> _Brief_
Extract from the entries below, exactly as given, only the lines from the line containing "Ya en el tramo" to the line containing "large du terme, à", both lines included.
Data extracts: Begin
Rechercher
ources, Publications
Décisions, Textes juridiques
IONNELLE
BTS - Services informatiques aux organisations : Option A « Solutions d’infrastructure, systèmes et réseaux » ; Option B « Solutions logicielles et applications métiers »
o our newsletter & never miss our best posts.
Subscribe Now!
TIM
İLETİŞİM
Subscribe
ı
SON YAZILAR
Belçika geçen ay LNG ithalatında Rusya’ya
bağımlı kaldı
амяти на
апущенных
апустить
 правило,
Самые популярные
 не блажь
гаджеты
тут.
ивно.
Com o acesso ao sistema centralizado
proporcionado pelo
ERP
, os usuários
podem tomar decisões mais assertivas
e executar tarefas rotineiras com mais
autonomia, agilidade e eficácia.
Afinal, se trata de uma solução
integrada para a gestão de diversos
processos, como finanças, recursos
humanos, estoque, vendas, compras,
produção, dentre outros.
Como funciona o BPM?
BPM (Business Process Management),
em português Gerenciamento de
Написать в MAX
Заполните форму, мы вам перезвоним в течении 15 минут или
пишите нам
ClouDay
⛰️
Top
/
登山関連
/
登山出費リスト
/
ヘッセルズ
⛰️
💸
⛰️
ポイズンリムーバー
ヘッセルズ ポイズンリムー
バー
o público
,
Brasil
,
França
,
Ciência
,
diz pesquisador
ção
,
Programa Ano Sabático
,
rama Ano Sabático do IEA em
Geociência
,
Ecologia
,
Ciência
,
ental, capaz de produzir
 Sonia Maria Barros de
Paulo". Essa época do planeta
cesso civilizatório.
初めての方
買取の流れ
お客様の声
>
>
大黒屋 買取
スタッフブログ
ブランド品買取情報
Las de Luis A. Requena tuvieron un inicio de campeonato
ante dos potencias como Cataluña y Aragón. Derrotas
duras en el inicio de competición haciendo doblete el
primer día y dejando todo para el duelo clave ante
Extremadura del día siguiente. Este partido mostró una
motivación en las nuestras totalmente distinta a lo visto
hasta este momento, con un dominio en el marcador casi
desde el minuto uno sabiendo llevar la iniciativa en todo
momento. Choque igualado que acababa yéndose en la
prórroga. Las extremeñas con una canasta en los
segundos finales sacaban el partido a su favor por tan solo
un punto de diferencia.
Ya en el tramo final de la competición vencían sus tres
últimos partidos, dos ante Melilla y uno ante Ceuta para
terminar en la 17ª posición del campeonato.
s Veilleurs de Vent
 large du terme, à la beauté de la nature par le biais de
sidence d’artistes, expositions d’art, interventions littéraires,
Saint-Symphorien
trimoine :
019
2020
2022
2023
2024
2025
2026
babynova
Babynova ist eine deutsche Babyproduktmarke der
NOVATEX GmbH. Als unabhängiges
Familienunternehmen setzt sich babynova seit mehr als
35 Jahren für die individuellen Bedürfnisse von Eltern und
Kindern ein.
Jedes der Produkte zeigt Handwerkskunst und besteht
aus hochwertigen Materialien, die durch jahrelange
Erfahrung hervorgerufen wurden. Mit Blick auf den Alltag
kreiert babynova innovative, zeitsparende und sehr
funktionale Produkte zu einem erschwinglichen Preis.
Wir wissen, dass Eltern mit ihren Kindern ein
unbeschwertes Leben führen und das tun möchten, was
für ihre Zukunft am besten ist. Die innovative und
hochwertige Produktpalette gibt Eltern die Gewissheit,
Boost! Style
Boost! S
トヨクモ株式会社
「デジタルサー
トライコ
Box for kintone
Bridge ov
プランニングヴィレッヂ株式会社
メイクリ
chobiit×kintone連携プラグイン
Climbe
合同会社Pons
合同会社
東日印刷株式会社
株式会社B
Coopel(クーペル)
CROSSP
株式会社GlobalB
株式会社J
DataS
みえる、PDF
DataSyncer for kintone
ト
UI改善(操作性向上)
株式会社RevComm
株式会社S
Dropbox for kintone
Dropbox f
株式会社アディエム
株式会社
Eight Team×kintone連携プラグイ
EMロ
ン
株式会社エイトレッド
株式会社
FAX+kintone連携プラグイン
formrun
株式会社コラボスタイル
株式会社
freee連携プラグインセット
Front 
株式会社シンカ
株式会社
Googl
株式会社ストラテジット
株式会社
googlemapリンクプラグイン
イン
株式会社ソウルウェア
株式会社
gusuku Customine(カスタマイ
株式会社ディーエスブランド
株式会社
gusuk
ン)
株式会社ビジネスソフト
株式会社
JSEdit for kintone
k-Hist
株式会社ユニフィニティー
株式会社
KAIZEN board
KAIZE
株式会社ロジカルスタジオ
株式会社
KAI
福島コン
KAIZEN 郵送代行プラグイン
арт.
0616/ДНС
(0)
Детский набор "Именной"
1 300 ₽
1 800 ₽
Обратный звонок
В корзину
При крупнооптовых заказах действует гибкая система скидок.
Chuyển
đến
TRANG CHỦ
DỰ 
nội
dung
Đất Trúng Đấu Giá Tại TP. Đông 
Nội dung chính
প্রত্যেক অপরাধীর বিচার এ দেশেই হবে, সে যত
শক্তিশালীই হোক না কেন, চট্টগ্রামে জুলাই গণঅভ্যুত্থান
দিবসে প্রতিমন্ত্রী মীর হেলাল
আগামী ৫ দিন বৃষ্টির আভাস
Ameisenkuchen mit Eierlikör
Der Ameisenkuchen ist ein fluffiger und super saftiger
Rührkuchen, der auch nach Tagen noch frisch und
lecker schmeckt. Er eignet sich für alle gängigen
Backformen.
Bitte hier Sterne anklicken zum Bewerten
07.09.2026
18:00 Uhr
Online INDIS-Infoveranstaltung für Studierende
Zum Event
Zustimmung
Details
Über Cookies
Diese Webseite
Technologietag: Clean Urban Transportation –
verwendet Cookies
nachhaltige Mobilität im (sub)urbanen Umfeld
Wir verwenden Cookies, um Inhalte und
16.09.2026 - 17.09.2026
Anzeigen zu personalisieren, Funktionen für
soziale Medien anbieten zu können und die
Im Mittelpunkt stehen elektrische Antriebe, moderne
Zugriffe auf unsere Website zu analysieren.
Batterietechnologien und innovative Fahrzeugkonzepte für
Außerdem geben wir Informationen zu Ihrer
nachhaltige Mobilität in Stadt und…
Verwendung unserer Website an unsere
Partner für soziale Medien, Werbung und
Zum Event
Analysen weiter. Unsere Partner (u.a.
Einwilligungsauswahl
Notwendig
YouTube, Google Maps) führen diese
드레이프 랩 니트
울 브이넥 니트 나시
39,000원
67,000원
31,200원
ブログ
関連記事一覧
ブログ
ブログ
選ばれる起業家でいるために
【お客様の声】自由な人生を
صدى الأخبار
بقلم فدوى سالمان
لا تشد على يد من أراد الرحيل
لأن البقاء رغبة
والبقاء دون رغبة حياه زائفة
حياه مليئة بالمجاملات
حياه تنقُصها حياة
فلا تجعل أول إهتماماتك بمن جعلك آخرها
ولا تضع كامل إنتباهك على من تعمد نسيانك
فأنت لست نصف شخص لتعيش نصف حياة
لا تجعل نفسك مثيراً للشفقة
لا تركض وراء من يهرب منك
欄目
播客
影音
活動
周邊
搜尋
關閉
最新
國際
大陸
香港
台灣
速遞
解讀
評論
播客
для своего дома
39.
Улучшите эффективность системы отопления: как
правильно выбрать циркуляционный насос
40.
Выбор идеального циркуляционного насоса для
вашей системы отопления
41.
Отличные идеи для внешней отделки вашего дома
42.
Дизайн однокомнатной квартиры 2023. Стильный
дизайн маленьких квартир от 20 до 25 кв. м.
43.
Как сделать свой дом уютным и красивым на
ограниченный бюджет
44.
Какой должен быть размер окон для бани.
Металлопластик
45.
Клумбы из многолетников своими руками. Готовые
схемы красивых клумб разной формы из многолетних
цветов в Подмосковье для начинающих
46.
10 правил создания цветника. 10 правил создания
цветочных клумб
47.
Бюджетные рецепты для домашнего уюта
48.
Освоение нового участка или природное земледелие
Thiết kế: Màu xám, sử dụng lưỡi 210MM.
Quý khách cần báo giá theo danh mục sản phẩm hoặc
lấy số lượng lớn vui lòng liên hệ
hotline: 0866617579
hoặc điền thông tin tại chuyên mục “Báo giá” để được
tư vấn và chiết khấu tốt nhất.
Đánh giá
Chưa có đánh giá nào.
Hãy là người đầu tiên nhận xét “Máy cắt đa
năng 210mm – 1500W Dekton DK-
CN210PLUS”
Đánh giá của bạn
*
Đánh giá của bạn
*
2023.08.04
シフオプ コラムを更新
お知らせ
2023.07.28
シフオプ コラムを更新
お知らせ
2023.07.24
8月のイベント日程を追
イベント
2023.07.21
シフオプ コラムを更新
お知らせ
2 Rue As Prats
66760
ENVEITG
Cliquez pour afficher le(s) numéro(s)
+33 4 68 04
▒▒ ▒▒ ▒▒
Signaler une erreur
Data extracts: End
> _Result for this task_
Ya en el tramo final de la competición vencían sus tres
últimos partidos, dos ante Melilla y uno ante Ceuta para
terminar en la 17ª posición del campeonato.
s Veilleurs de Vent
 large du terme, à la beauté de la nature par le biais de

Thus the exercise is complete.